Reddit data — Graduate School talk

This is the first post in a series I’ll be doing about posting on Reddit for 2013. The posts in this series search through every single post made to Reddit in 2013—that’s over 50 GB worth of data, and over 39,000,000 posts!

For this post, I examined every post made to any subreddit for any word that related to graduate school (including law and medical school) for each day of 2013, in either the “title” or the “self-text”. The key used for positive matches is at the end of this post.


Posts made to Reddit with words relating to graduate school in 2013. 1 data point for each day, red line is 7 point moving-average.

Maybe not as telling as I had expected, there’s a ton of variance day to day and week to week, but the most obvious observation would be the spike in graduate school related comments in the month of April, following a consistent increase in posts in March. I would suggest this is probably due to the fact that this is the time of the year when a lot of acceptance decisions come out.

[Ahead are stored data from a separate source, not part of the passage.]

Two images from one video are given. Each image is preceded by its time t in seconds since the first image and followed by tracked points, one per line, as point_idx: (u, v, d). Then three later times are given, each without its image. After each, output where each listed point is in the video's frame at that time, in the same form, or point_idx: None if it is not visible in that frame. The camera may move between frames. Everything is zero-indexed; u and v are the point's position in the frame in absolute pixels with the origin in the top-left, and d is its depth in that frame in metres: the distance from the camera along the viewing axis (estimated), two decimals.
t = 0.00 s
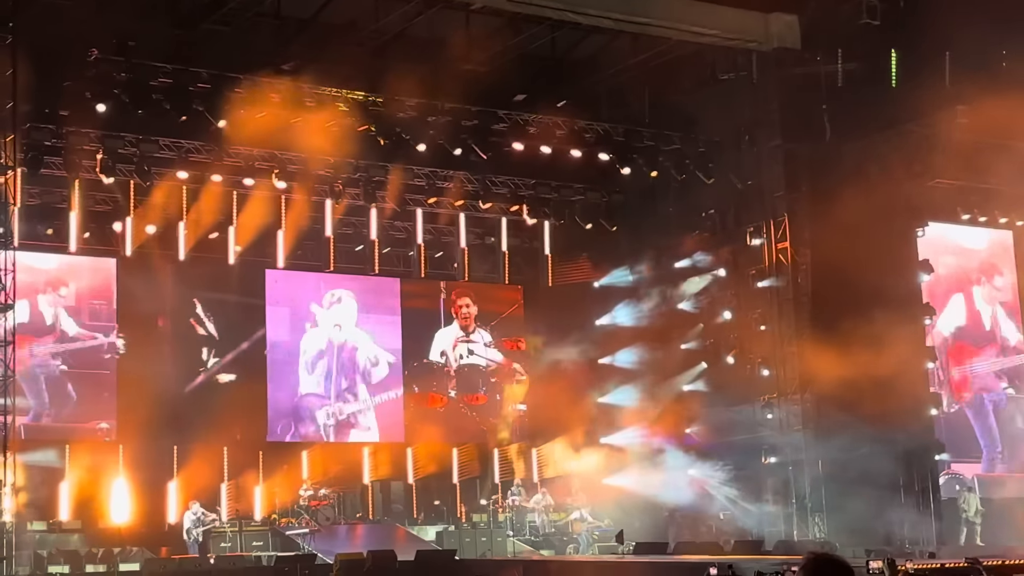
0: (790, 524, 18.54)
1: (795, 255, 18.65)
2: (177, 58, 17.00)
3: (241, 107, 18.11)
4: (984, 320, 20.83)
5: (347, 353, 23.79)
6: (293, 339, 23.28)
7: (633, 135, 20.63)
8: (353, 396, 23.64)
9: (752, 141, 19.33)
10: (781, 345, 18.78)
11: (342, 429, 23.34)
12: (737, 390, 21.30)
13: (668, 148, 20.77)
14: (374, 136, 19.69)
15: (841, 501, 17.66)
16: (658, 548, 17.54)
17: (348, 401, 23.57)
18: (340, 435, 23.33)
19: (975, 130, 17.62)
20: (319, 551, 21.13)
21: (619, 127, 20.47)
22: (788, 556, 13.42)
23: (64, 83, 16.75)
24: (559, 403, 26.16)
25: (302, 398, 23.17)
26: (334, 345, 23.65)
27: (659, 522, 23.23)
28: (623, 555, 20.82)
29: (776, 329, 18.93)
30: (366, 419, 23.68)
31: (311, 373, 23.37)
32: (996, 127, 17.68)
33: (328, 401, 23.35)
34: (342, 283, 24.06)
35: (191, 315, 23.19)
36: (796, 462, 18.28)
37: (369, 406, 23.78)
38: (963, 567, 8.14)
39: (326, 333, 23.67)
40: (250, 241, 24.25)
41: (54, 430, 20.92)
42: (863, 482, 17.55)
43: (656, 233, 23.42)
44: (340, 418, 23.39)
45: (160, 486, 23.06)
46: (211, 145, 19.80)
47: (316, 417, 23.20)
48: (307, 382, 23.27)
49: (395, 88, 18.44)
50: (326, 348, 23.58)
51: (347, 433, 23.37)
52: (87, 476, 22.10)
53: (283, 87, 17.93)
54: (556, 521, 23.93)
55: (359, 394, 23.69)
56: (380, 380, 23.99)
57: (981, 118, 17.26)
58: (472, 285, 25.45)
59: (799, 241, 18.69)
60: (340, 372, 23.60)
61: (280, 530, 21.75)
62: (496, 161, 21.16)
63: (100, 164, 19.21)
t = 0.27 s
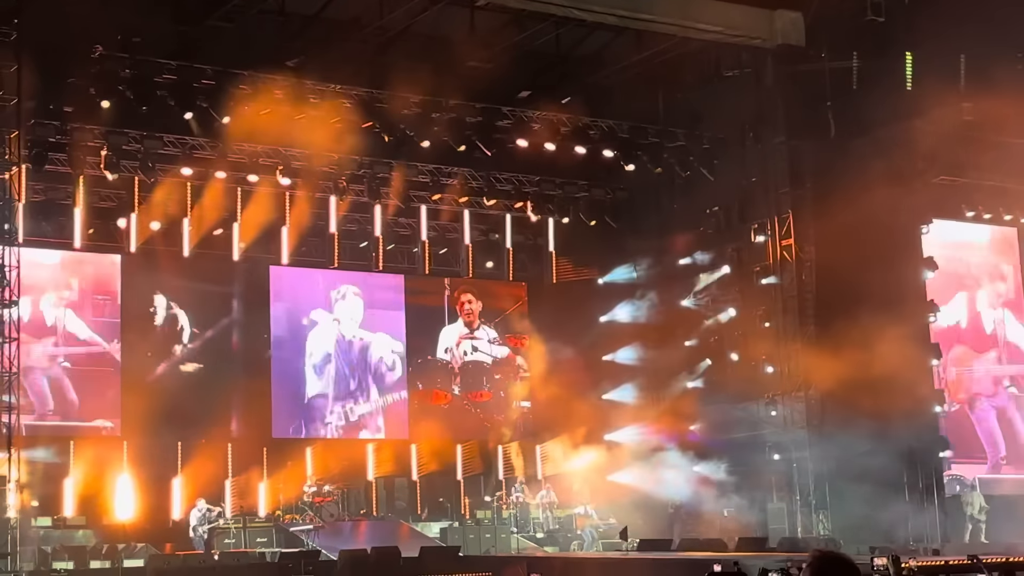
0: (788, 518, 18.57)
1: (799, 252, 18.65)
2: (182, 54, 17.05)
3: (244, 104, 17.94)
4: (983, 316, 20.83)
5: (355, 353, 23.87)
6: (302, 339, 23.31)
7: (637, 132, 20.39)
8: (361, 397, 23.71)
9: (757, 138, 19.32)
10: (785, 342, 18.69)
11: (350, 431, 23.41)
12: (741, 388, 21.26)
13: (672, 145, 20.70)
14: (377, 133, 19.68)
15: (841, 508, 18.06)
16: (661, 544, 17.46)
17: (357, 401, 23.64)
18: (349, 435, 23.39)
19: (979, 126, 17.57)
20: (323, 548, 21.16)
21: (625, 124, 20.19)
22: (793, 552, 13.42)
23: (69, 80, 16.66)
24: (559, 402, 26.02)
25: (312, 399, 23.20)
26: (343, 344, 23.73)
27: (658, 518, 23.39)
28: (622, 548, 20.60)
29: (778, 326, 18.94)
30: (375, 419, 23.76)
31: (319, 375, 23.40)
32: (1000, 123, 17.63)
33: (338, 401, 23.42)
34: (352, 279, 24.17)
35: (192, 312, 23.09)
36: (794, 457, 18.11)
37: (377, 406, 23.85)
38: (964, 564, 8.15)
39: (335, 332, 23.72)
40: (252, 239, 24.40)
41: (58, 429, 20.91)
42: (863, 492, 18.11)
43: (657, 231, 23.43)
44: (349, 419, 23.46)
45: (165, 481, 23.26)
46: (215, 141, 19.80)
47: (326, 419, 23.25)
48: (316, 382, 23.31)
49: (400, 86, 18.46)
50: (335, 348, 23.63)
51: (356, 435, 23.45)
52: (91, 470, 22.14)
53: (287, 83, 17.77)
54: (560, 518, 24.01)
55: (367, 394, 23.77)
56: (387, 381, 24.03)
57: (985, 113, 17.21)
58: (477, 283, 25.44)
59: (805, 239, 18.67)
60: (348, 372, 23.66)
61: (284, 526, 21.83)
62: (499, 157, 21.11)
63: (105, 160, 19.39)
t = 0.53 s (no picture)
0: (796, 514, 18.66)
1: (806, 248, 18.62)
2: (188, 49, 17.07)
3: (251, 100, 17.87)
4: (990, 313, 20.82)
5: (351, 342, 23.96)
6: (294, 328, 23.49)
7: (645, 128, 20.18)
8: (359, 386, 23.76)
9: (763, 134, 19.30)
10: (792, 338, 18.67)
11: (346, 419, 23.48)
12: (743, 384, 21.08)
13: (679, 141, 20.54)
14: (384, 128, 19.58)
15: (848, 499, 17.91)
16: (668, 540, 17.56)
17: (354, 390, 23.71)
18: (346, 424, 23.46)
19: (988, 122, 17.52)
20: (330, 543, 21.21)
21: (631, 119, 19.95)
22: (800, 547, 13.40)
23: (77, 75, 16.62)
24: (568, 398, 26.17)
25: (305, 386, 23.37)
26: (338, 333, 23.85)
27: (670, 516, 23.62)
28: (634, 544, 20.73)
29: (784, 324, 18.85)
30: (374, 408, 23.80)
31: (315, 361, 23.57)
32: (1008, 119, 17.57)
33: (334, 389, 23.53)
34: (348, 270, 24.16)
35: (200, 308, 23.01)
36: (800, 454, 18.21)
37: (376, 395, 23.89)
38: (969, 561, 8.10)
39: (330, 323, 23.79)
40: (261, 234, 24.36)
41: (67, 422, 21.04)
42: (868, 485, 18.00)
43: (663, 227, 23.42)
44: (345, 407, 23.55)
45: (172, 476, 23.17)
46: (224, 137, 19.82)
47: (321, 406, 23.39)
48: (309, 369, 23.49)
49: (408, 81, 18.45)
50: (330, 338, 23.77)
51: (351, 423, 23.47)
52: (99, 465, 22.14)
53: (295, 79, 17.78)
54: (568, 513, 24.15)
55: (364, 384, 23.81)
56: (384, 371, 24.07)
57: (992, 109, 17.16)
58: (485, 278, 25.31)
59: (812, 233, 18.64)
60: (343, 361, 23.78)
61: (291, 521, 21.86)
62: (506, 153, 21.13)
63: (114, 156, 19.48)
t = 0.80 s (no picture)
0: (802, 510, 18.78)
1: (814, 243, 18.67)
2: (196, 44, 17.07)
3: (260, 94, 18.02)
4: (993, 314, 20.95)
5: (356, 343, 23.79)
6: (301, 325, 23.33)
7: (652, 123, 20.49)
8: (364, 388, 23.55)
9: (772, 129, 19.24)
10: (800, 334, 18.80)
11: (351, 421, 23.22)
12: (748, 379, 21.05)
13: (687, 135, 20.82)
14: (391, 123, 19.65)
15: (857, 495, 17.97)
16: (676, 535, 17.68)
17: (359, 392, 23.48)
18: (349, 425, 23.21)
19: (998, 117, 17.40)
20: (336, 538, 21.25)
21: (639, 116, 20.26)
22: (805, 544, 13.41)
23: (85, 69, 16.77)
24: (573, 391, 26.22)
25: (309, 386, 23.10)
26: (344, 333, 23.70)
27: (672, 512, 23.73)
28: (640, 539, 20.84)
29: (791, 319, 18.94)
30: (379, 413, 23.58)
31: (320, 361, 23.36)
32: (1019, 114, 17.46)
33: (337, 390, 23.31)
34: (357, 268, 24.13)
35: (211, 301, 23.25)
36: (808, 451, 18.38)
37: (381, 399, 23.69)
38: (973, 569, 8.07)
39: (336, 322, 23.69)
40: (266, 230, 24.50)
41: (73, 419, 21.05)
42: (874, 481, 18.11)
43: (669, 222, 23.38)
44: (349, 410, 23.27)
45: (181, 470, 23.32)
46: (231, 132, 19.87)
47: (323, 406, 23.12)
48: (314, 369, 23.25)
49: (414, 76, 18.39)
50: (336, 337, 23.63)
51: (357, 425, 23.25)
52: (108, 461, 22.17)
53: (303, 74, 17.89)
54: (575, 509, 24.30)
55: (370, 386, 23.61)
56: (388, 374, 23.93)
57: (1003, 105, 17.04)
58: (492, 275, 25.24)
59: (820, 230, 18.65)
60: (348, 362, 23.58)
61: (298, 516, 21.99)
62: (514, 148, 21.20)
63: (122, 150, 19.48)
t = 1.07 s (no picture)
0: (809, 504, 18.70)
1: (820, 238, 18.60)
2: (203, 39, 17.05)
3: (268, 89, 18.09)
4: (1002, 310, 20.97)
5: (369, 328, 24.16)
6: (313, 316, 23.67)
7: (659, 118, 20.50)
8: (376, 372, 23.96)
9: (779, 124, 19.19)
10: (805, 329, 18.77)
11: (363, 408, 23.61)
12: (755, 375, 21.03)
13: (694, 130, 20.92)
14: (398, 117, 19.68)
15: (865, 490, 17.94)
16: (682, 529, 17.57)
17: (372, 377, 23.90)
18: (361, 413, 23.58)
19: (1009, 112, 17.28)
20: (345, 532, 21.33)
21: (645, 110, 20.26)
22: (813, 539, 13.36)
23: (93, 64, 16.92)
24: (572, 385, 26.07)
25: (320, 373, 23.52)
26: (355, 319, 24.03)
27: (678, 508, 23.67)
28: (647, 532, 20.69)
29: (801, 315, 18.86)
30: (391, 397, 23.99)
31: (332, 349, 23.74)
32: None
33: (349, 378, 23.66)
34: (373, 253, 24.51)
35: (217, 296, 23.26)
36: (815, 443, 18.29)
37: (394, 381, 24.12)
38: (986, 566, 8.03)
39: (348, 307, 24.05)
40: (275, 225, 24.45)
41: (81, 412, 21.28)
42: (880, 475, 18.13)
43: (677, 217, 23.39)
44: (360, 397, 23.65)
45: (187, 464, 23.19)
46: (239, 127, 19.94)
47: (334, 396, 23.48)
48: (325, 356, 23.65)
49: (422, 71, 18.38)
50: (347, 324, 23.95)
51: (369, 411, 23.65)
52: (111, 456, 22.07)
53: (311, 67, 18.10)
54: (583, 504, 24.41)
55: (383, 372, 24.01)
56: (401, 360, 24.25)
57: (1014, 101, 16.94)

Normalizing the data against total posts for the day is not any more telling, the profile is stretched a bit in the y-direction. The 7 point moving-average is an attempt to remove the weekly periodicity of Reddit posting.

The key used was

["grad school", "graduate school", "master's", "masters", "phd", "gre", "letter of recommendation", "letters of recommendation", "doctorate", "law school", "med school", "medical school", "transcript", "undergraduate gpa", "undergrad gpa"]

There are of course many more keywords that could have been used, but many have multiple implications, and this list was used as an attempt to minimize false positives.